The Bennetts' rebuilding effort has relied as much on their players' patience as their toughness. Before experiencing the thrills of his junior season at Wazzu -- including court-storming wins over Gonzaga and Arizona in Pullman, or a three-point loss at top-ranked UCLA -- Low proved strong enough to endure a series of disappointments.

His first big-time suitor was Roy Williams at Kansas, and Low might very well have headed there, had Ol' Roy not taken the North Carolina job -- and called Derrick to inform him, regretfully, that he had to honor the Heels' pre-existing scholarship offers. He then chose the Cougars, his only other major-conference option, but struggled through serious foot injuries that sidelined him in both his freshman and sophomore seasons. Wazzu finished sixth and 10th in the conference, respectively, in those years and entered '06-07 picked to finish in the league cellar. The basketball world at large had zero confidence in the Cougars, and yet internally they remained ready to pounce.

"We knew we needed to bring in a solid guard, and I knew at the time that Derrick could be a four-year starter," said Bennett. "I don't think, at the college level, you can win without having a guy who everybody knows is going to be out there all the time.

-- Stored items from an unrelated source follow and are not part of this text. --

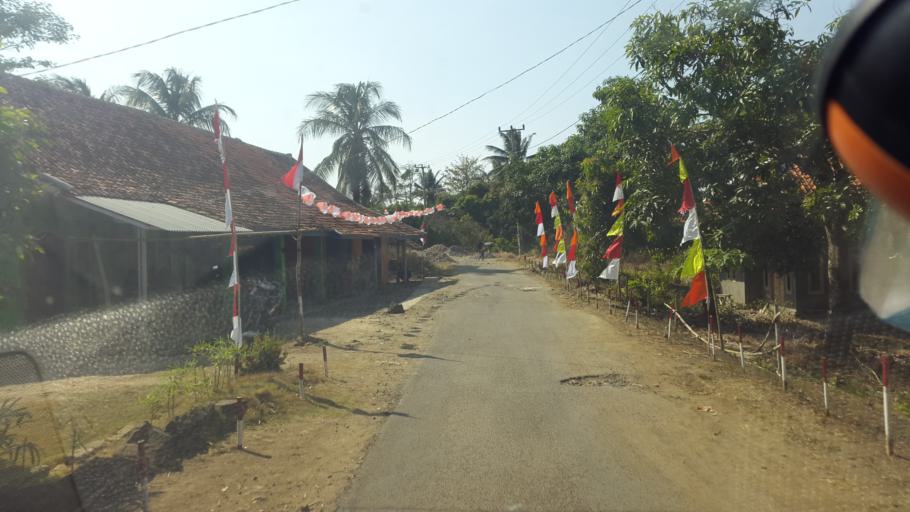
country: ID
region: West Java
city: Simpang
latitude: -7.3043
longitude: 106.4804
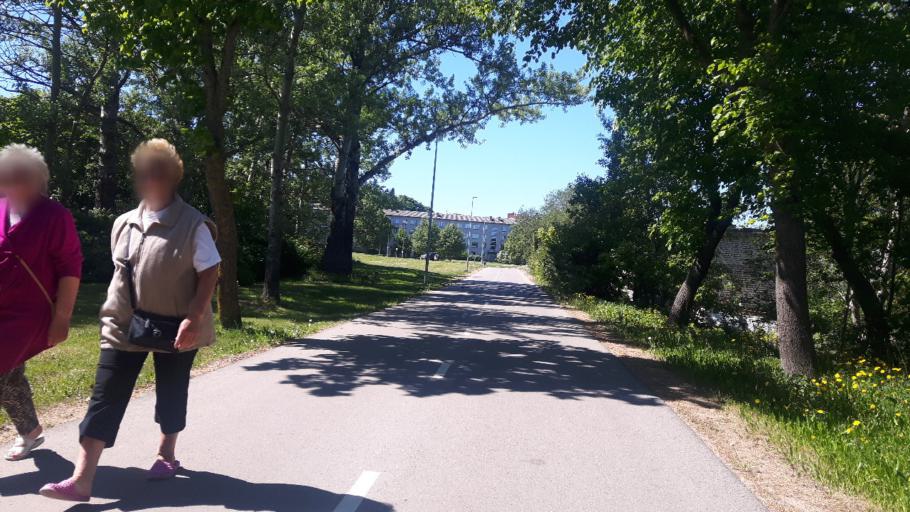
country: EE
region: Ida-Virumaa
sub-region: Sillamaee linn
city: Sillamae
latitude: 59.3967
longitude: 27.7814
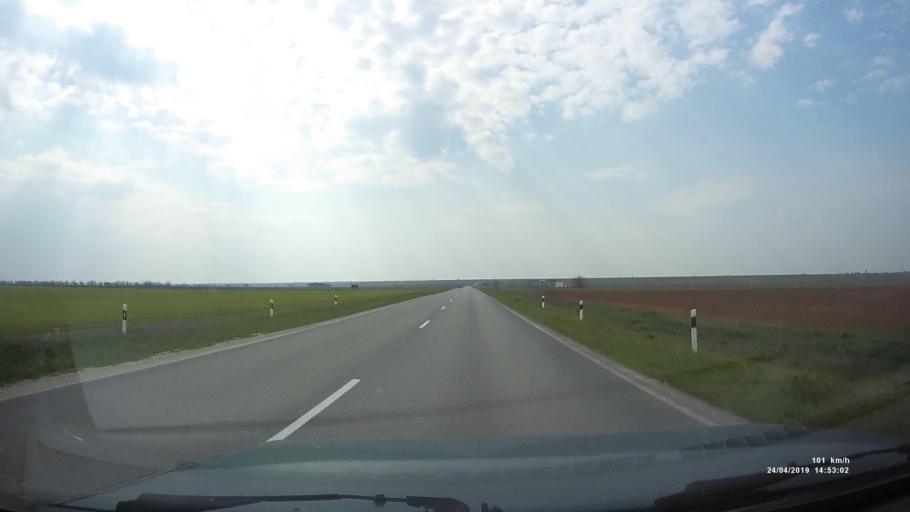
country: RU
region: Rostov
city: Remontnoye
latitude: 46.5309
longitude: 43.6678
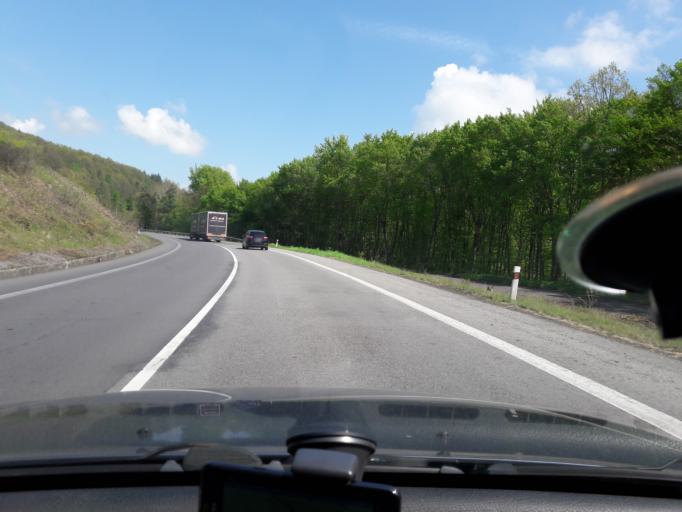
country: SK
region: Banskobystricky
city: Krupina
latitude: 48.3881
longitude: 19.0849
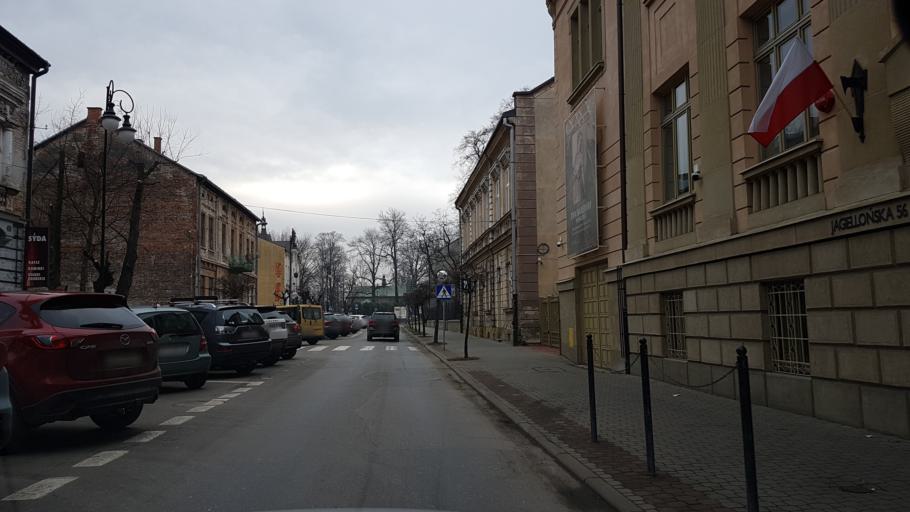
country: PL
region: Lesser Poland Voivodeship
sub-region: Powiat nowosadecki
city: Nowy Sacz
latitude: 49.6178
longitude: 20.6950
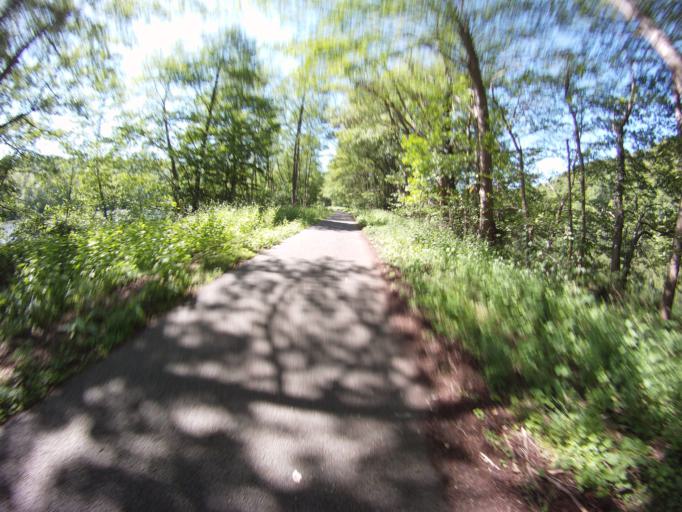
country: FR
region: Lorraine
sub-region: Departement de Meurthe-et-Moselle
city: Velaine-en-Haye
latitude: 48.6576
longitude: 6.0032
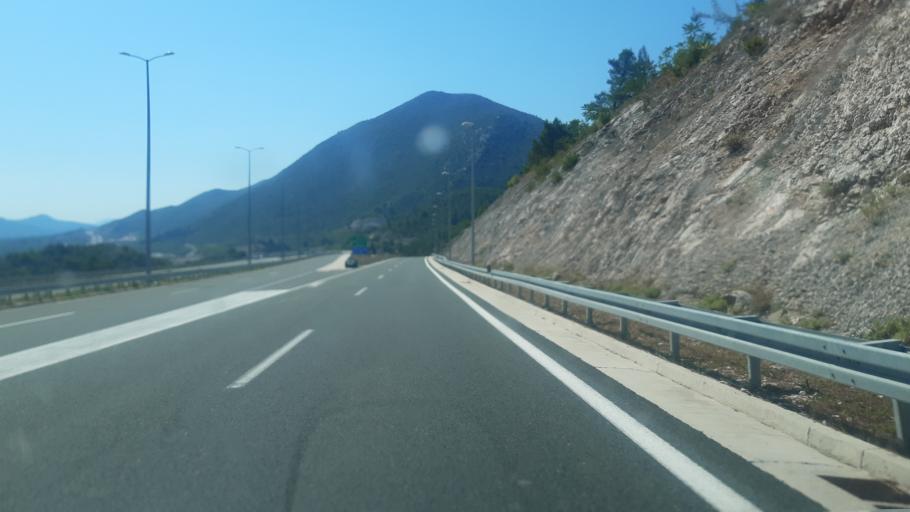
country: BA
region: Federation of Bosnia and Herzegovina
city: Ljubuski
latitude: 43.1522
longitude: 17.4814
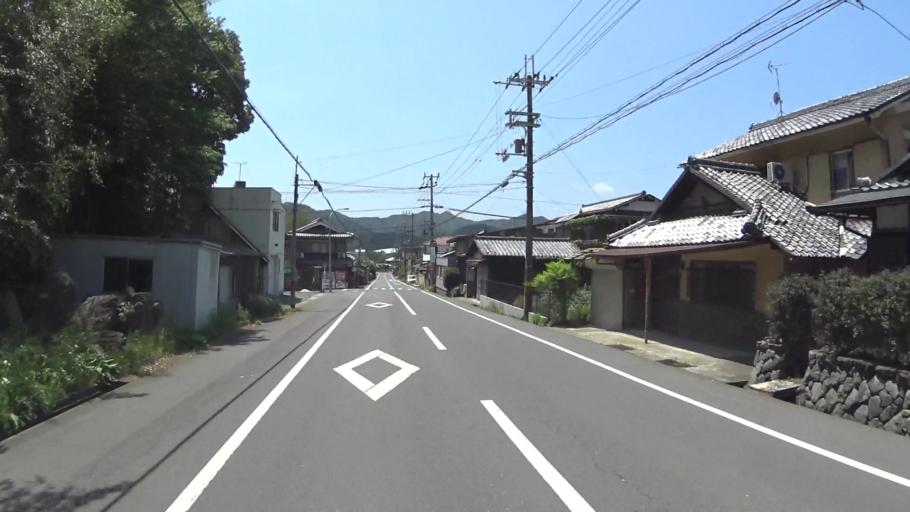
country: JP
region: Kyoto
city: Kameoka
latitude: 35.0765
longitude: 135.5431
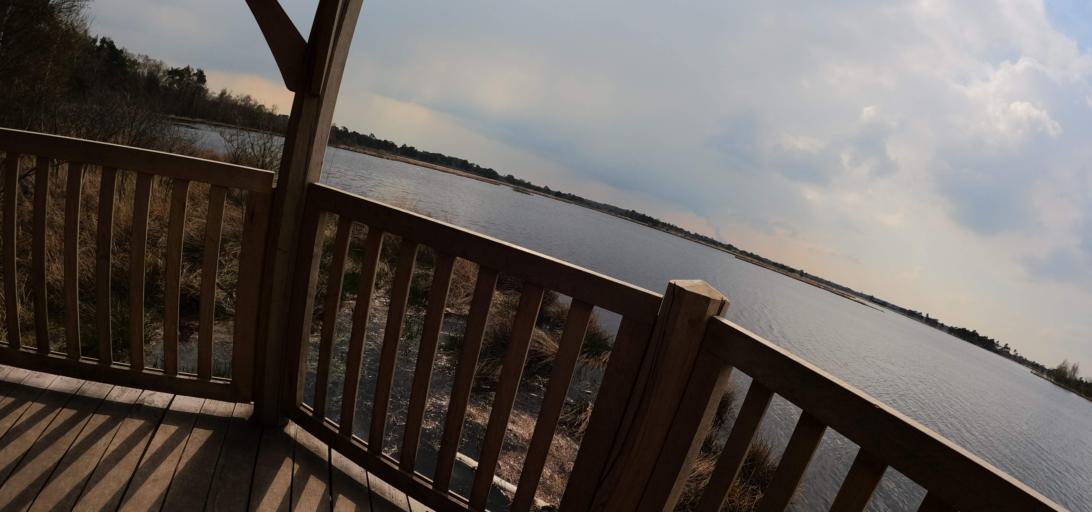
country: BE
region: Flanders
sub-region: Provincie Antwerpen
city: Kalmthout
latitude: 51.4089
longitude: 4.4470
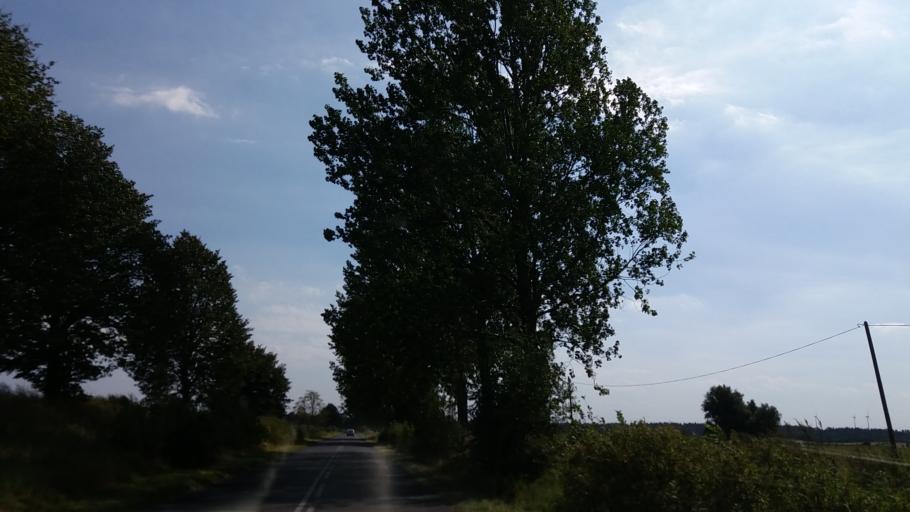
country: PL
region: West Pomeranian Voivodeship
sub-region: Powiat choszczenski
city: Krzecin
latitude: 53.1024
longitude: 15.4624
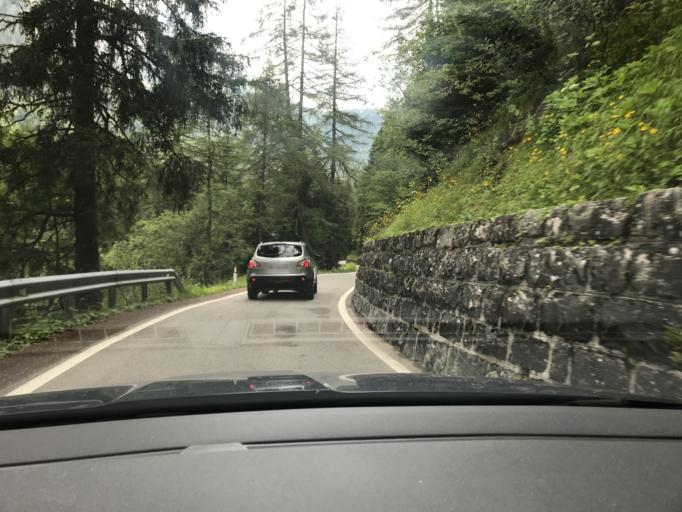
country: IT
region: Trentino-Alto Adige
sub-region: Bolzano
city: San Martino
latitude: 46.8861
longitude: 12.1722
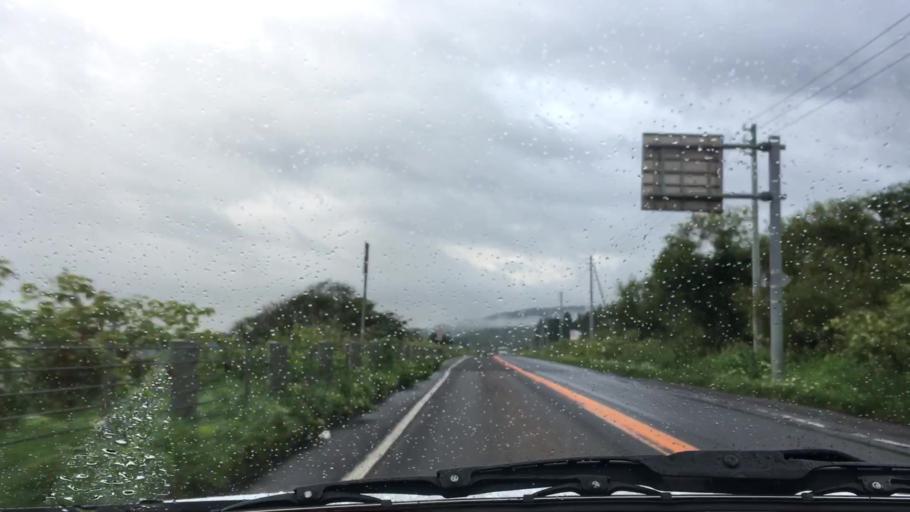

That was Tony at Green Bay, and Mike Kelley at Wisconsin, and Derrick here at Washington State."

This season, with Dick Bennett turning the program over to Tony, Low has moved into a combo-guard role to open up Wazzu's offense, with versatile breakout star Kyle Weaver (10.9 ppg, 4.9 apg) handling the majority of the point-guard duties. The Cougars have jumped to 65th in the national offensive efficiency rankings, up from 256th in '05-06, with Low becoming a go-to guy. "I wanted Derrick to be aggressive and hunt his shot more," Tony Bennett said, and Low is taking nearly a quarter (24.7 percent) of Wazzu's attempts, while playing 34.4 minutes per game and averaging just 1.1 turnovers.

Low's father, Kenneth, said after Derrick committed to Wazzu, he began carrying a Tony Bennett NBA card in his wallet. "Tony, like Derrick, lacked NBA size but had other attributes that let him compete," said Kenneth. "And Derrick looks up to guys like Tony and Steve Nash for how they play."

When Dick Bennett stepped aside, Low wasn't worried about the transition. "I just felt like, if anybody could make me better, it would be Tony," said Derrick. "He had the mental toughness to get to the NBA as a small, white guard, and he's made me a lot tougher as a player."

Low was unfazed by the early on-court struggles at Washington State because he learned toughness at an early age from his father, who has worked for the past 26 years as a mechanic for Honolulu's city bus system and raised three boys (Chase, 8, Derrick, 20, and Dustin, 28) as a single parent. Kenneth supported Derrick's burgeoning hoops career but kept all of his trophies and certificates in storage, refusing to put any one of his sons on a pedestal. Derrick didn't have his own car, and wasn't allowed to have a cell phone until his senior year at Iolani.